Outro aspecto, citado por uma policial civil, é cultural. O Comando Vermelho tem a crueldade como régua, segundo um investigador que apura grupos armados. Traficantes que se recusam a atirar em policiais são mortos, ele afirma.
Edgar Alves, o Doca, líder da Penha aos 55 anos, é visto como exemplo. Em sua única prisão, em 2007, resistiu a horas de tiroteios e foi preso só quando sua munição terminou. Já Luciano Martiniano da Silva, o Pezão, 49, líder do Alemão, fugiu em 2010, assim como na operação ocorrida há um mês. Eles não possuem defesa.
Doca e Pezão são ligados ao complexo desde novos e lá fortaleceram a facção, com bailes funks, grafites e lançamento de tendências entre os jovens -a mais recente é o tingimento do cabelo de vermelho.

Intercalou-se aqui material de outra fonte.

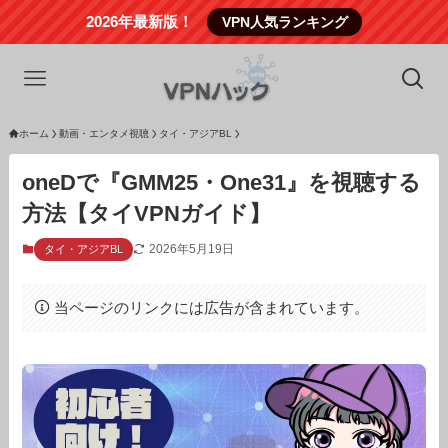
2026年最新版！
VPN人気ランキング
ホーム
動画・エンタメ視聴
タイ・アジアBL
oneDで『GMM25・One31』を視聴する
方法【タイVPNガイド】
2026年5月19日
タイ・アジアBL
当ページのリンクには広告が含まれています。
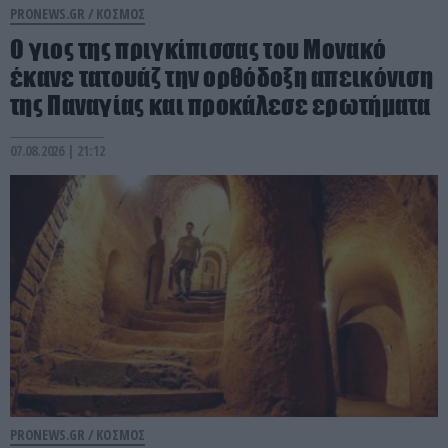
PRONEWS.GR /
ΚΟΣΜΟΣ
Ο γιος της πριγκίπισσας του Μονακό
έκανε τατουάζ την ορθόδοξη απεικόνιση
της Παναγίας και προκάλεσε ερωτήματα
07.08.2026 | 21:12
PRONEWS.GR /
ΚΟΣΜΟΣ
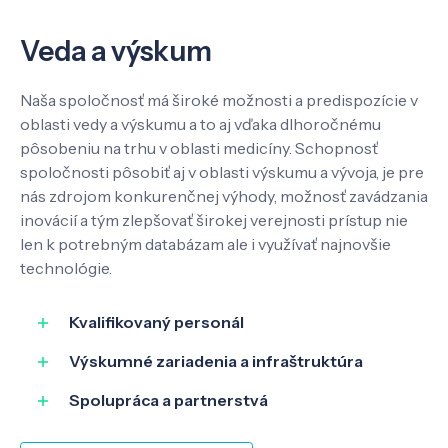
Veda a výskum
Naša spoločnosť má široké možnosti a predispozície v
oblasti vedy a výskumu a to aj vďaka dlhoročnému
pôsobeniu na trhu v oblasti medicíny. Schopnosť
spoločnosti pôsobiť aj v oblasti výskumu a vývoja, je pre
nás zdrojom konkurenčnej výhody, možnosť zavádzania
inovácií a tým zlepšovať širokej verejnosti prístup nie
len k potrebným databázam ale i využívať najnovšie
technológie.
Kvalifikovaný personál
Výskumné zariadenia a infraštruktúra
Spolupráca a partnerstvá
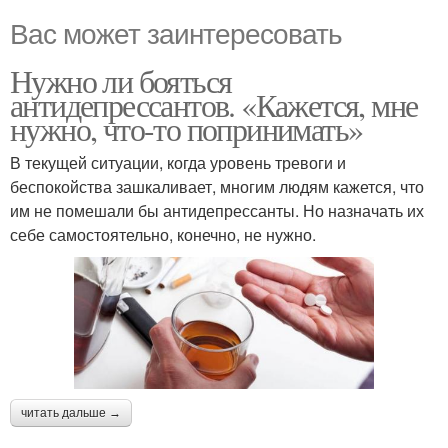
Вас может заинтересовать
Нужно ли бояться
антидепрессантов. «Кажется, мне
нужно, что-то попринимать»
В текущей ситуации, когда уровень тревоги и
беспокойства зашкаливает, многим людям кажется, что
им не помешали бы антидепрессанты. Но назначать их
себе самостоятельно, конечно, не нужно.
читать дальше →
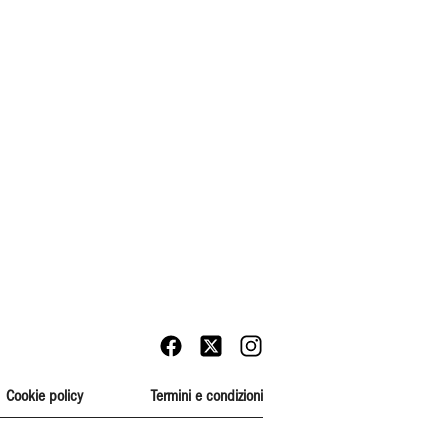
Cookie policy
Termini e condizioni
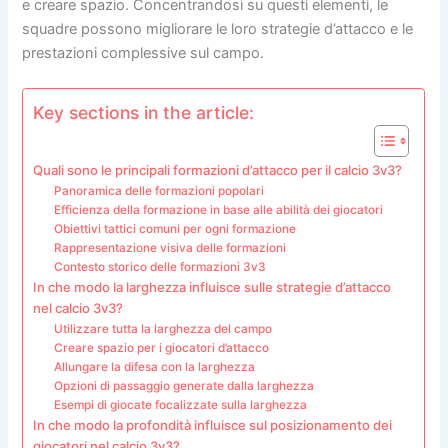
e creare spazio. Concentrandosi su questi elementi, le
squadre possono migliorare le loro strategie d’attacco e le
prestazioni complessive sul campo.
Key sections in the article:
Quali sono le principali formazioni d’attacco per il calcio 3v3?
Panoramica delle formazioni popolari
Efficienza della formazione in base alle abilità dei giocatori
Obiettivi tattici comuni per ogni formazione
Rappresentazione visiva delle formazioni
Contesto storico delle formazioni 3v3
In che modo la larghezza influisce sulle strategie d’attacco
nel calcio 3v3?
Utilizzare tutta la larghezza del campo
Creare spazio per i giocatori d’attacco
Allungare la difesa con la larghezza
Opzioni di passaggio generate dalla larghezza
Esempi di giocate focalizzate sulla larghezza
In che modo la profondità influisce sul posizionamento dei
giocatori nel calcio 3v3?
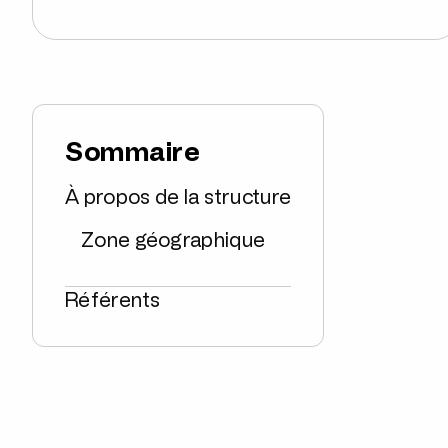
Sommaire
À propos de la structure
Zone géographique
Référents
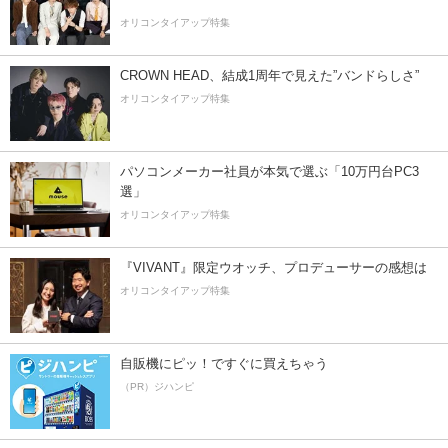
オリコンタイアップ特集
CROWN HEAD、結成1周年で見えた”バンドらしさ”
オリコンタイアップ特集
パソコンメーカー社員が本気で選ぶ「10万円台PC3
選」
オリコンタイアップ特集
『VIVANT』限定ウオッチ、プロデューサーの感想は
オリコンタイアップ特集
自販機にピッ！ですぐに買えちゃう
（PR）ジハンピ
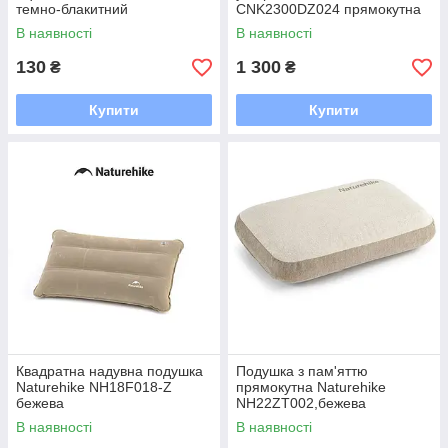
темно-блакитний
CNK2300DZ024 прямокутна
велика
В наявності
В наявності
130
1 300
₴
₴
Купити
Купити
Квадратна надувна подушка
Подушка з пам'яттю
Naturehike NH18F018-Z
прямокутна Naturehike
бежева
NH22ZT002,бежева
В наявності
В наявності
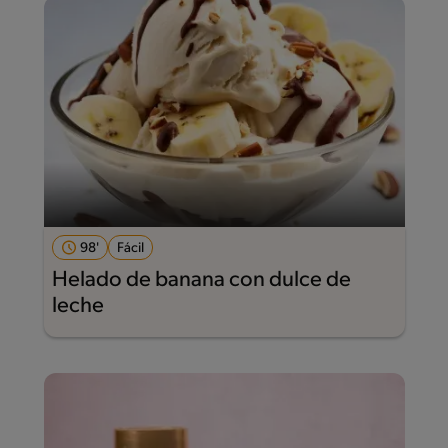
98'
Fácil
Helado de banana con dulce de
leche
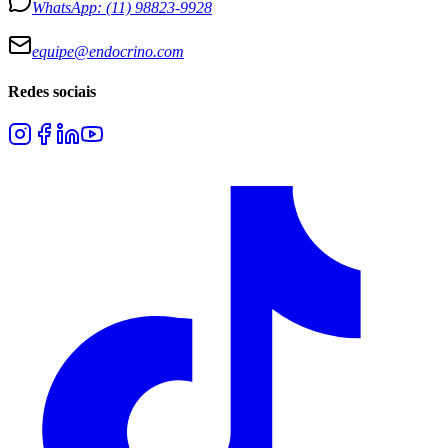
WhatsApp:
(11) 98823-9928
equipe@endocrino.com
Redes sociais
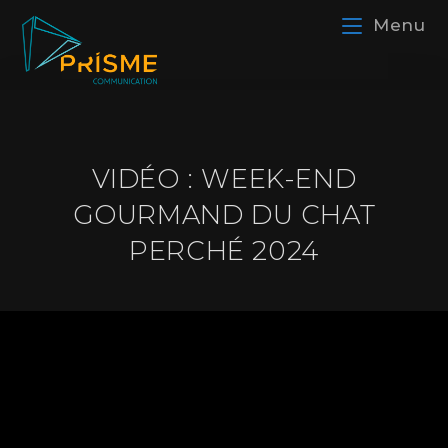
Menu
VIDÉO : WEEK-END
GOURMAND DU CHAT
PERCHÉ 2024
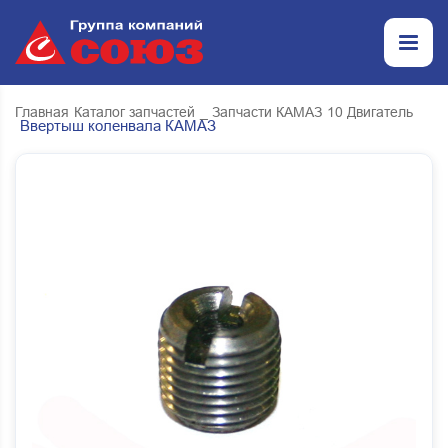
Главная
Каталог запчастей
_ Запчасти КАМАЗ
10 Двигатель
Ввертыш коленвала КАМАЗ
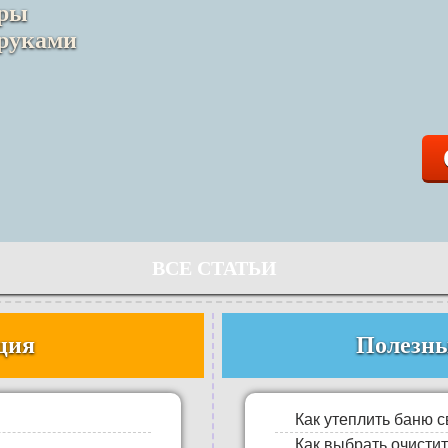
иры
 руками
ВСЕ СТАТЬИ
ция
Полезны
Как утеплить баню 
Как выбрать очистит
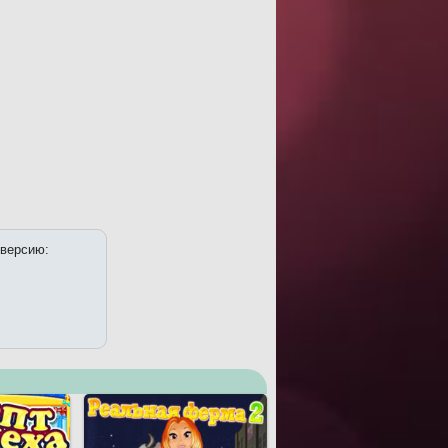
 версию:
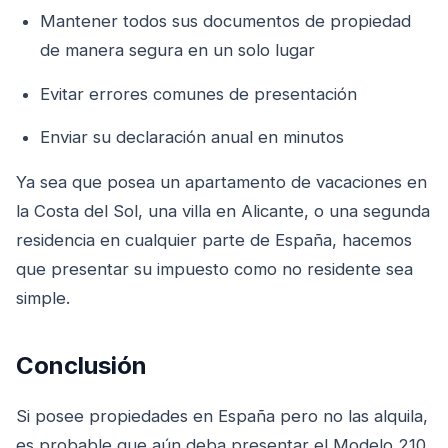
Mantener todos sus documentos de propiedad
de manera segura en un solo lugar
Evitar errores comunes de presentación
Enviar su declaración anual en minutos
Ya sea que posea un apartamento de vacaciones en
la Costa del Sol, una villa en Alicante, o una segunda
residencia en cualquier parte de España, hacemos
que presentar su impuesto como no residente sea
simple.
Conclusión
Si posee propiedades en España pero no las alquila,
es probable que aún deba presentar el Modelo 210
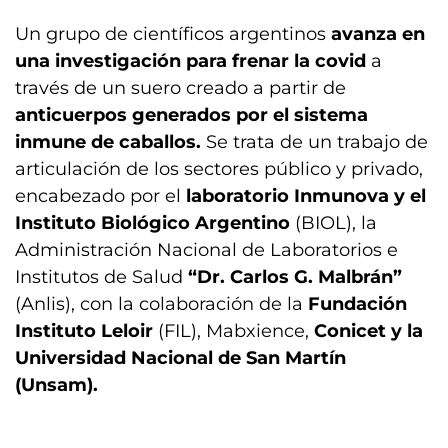
Un grupo de científicos argentinos
avanza en
una investigación para frenar la covid
a
través de un suero creado a partir de
anticuerpos generados por el sistema
inmune de caballos.
Se trata de un trabajo de
articulación de los sectores público y privado,
encabezado por el
laboratorio Inmunova y el
Instituto Biológico Argentino
(BIOL), la
Administración Nacional de Laboratorios e
Institutos de Salud
“Dr. Carlos G. Malbrán”
(Anlis), con la colaboración de la
Fundación
Instituto Leloir
(FIL), Mabxience,
Conicet y la
Universidad Nacional de San Martín
(Unsam).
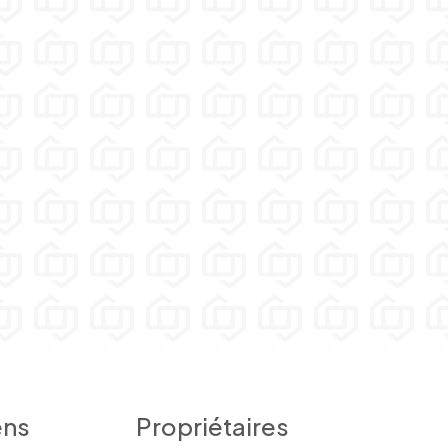
ens
Propriétaires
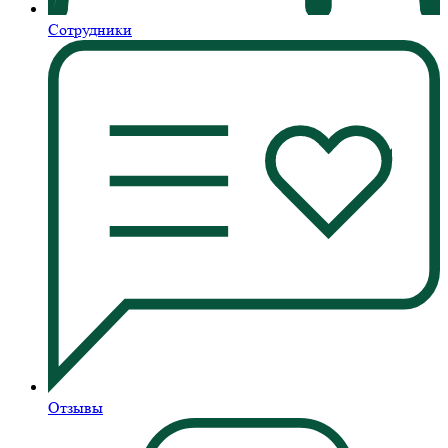
Сотрудники
Отзывы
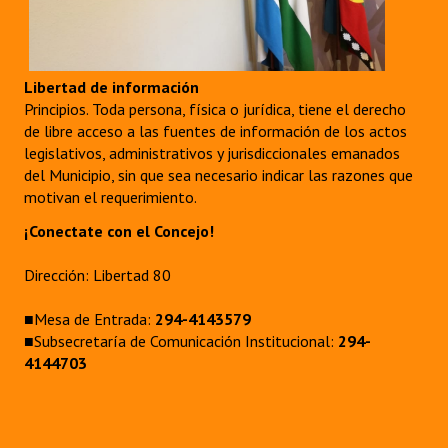
Libertad de información
Principios. Toda persona, física o jurídica, tiene el derecho
de libre acceso a las fuentes de información de los actos
legislativos, administrativos y jurisdiccionales emanados
del Municipio, sin que sea necesario indicar las razones que
motivan el requerimiento.
¡Conectate con el Concejo!
Dirección: Libertad 80
■Mesa de Entrada:
294-4143579
■Subsecretaría de Comunicación Institucional:
294-
4144703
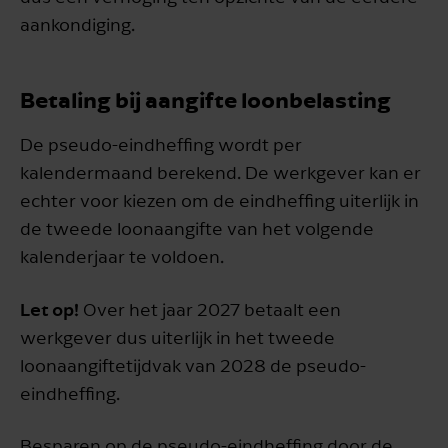
Annuleren
aankondiging.
Betaling bij aangifte loonbelasting
De pseudo-eindheffing wordt per
kalendermaand berekend. De werkgever kan er
echter voor kiezen om de eindheffing uiterlijk in
de tweede loonaangifte van het volgende
kalenderjaar te voldoen.
Let op!
Over het jaar 2027 betaalt een
werkgever dus uiterlijk in het tweede
loonaangiftetijdvak van 2028 de pseudo-
eindheffing.
Besparen op de pseudo-eindheffing door de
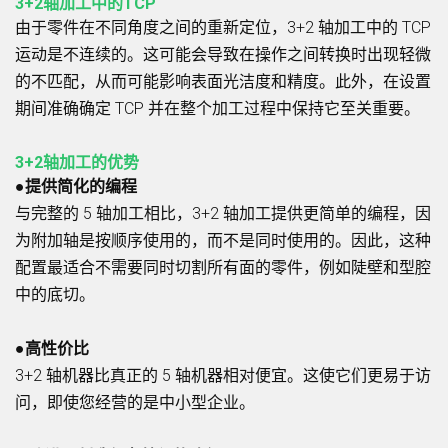
3+2轴加工中的TCP
由于零件在不同角度之间的重新定位，3+2 轴加工中的 TCP
运动是不连续的。这可能会导致在操作之间转换时出现轻微
的不匹配，从而可能影响表面光洁度和精度。此外，在设置
期间准确确定 TCP 并在整个加工过程中保持它至关重要。
3+2轴加工的优势
●提供简化的编程
与完整的 5 轴加工相比，3+2 轴加工提供更简单的编程，因
为附加轴是按顺序使用的，而不是同时使用的。因此，这种
配置最适合不需要同时切割所有面的零件，例如陡壁和型腔
中的底切。
●高性价比
3+2 轴机器比真正的 5 轴机器相对便宜。这使它们更易于访
问，即使您经营的是中小型企业。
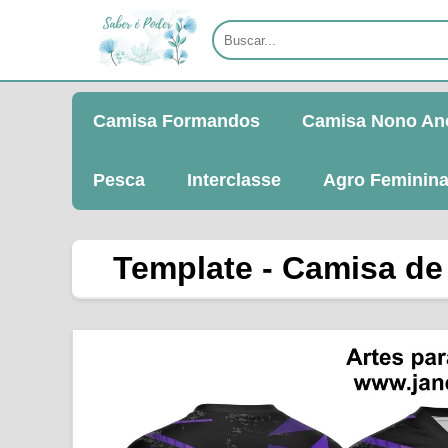
Camisa Formandos
Camisa Nono An
Pesca
Interclasse
Agro Feminin
Template - Camisa de 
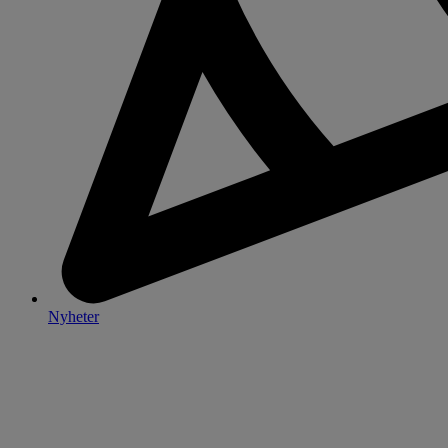
Nyheter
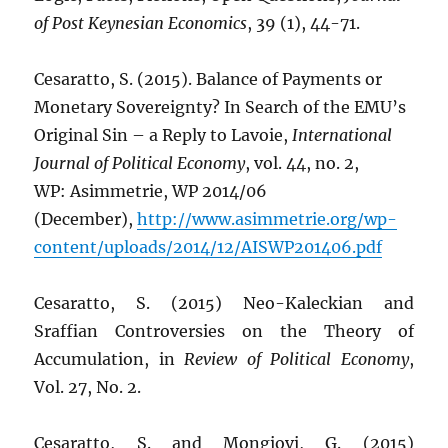
of
Post Keynesian Economics
, 39 (1), 44-71.
Cesaratto, S. (2015). Balance of Payments or
Monetary Sovereignty? In Search of the EMU’s
Original Sin – a Reply to Lavoie,
International
Journal of Political Economy
, vol. 44, no. 2,
WP:
Asimmetrie, WP 2014/06
(December),
http://www.asimmetrie.org/wp-
content/uploads/2014/12/AISWP201406.pdf
Cesaratto, S. (2015) Neo-Kaleckian and
Sraffian Controversies on the Theory of
Accumulation, in
Review of Political Economy
,
Vol. 27, No. 2.
Cesaratto, S. and Mongiovi, G. (2015)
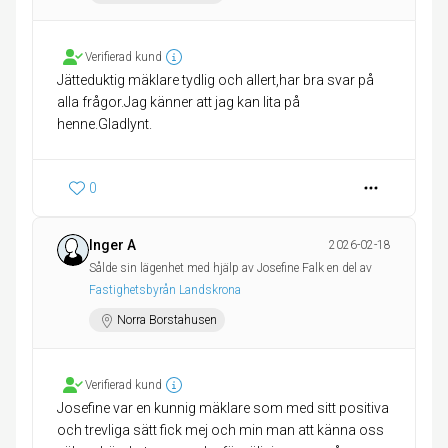
Verifierad kund
Jätteduktig mäklare tydlig och allert,har bra svar på
alla frågor.Jag känner att jag kan lita på
henne.Gladlynt.
0
Inger A
2026-02-18
Sålde sin lägenhet med hjälp av Josefine Falk en del av
Fastighetsbyrån Landskrona
Norra Borstahusen
Verifierad kund
Josefine var en kunnig mäklare som med sitt positiva
och trevliga sätt fick mej och min man att känna oss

Segundo a polícia, os dois foram protegidos pelos soldados do tráfico que acabaram mortos. Em 2010, a maioria desses soldados eram crianças e alguns nem tinham nascido.
“O confronto com a polícia é um mecanismo de promoção de hierarquia dessas facções criminosas. O mérito desse criminoso é o confronto”, afirma Visacro.
O governo Cláudio Castro (OL) anunciou, em uma de suas frentes, o programa Barricada Zero. O programa prevê a retirada de barricadas e a preparação das comunidades para um plano de retomada de território, que será entregue até o fim do ano.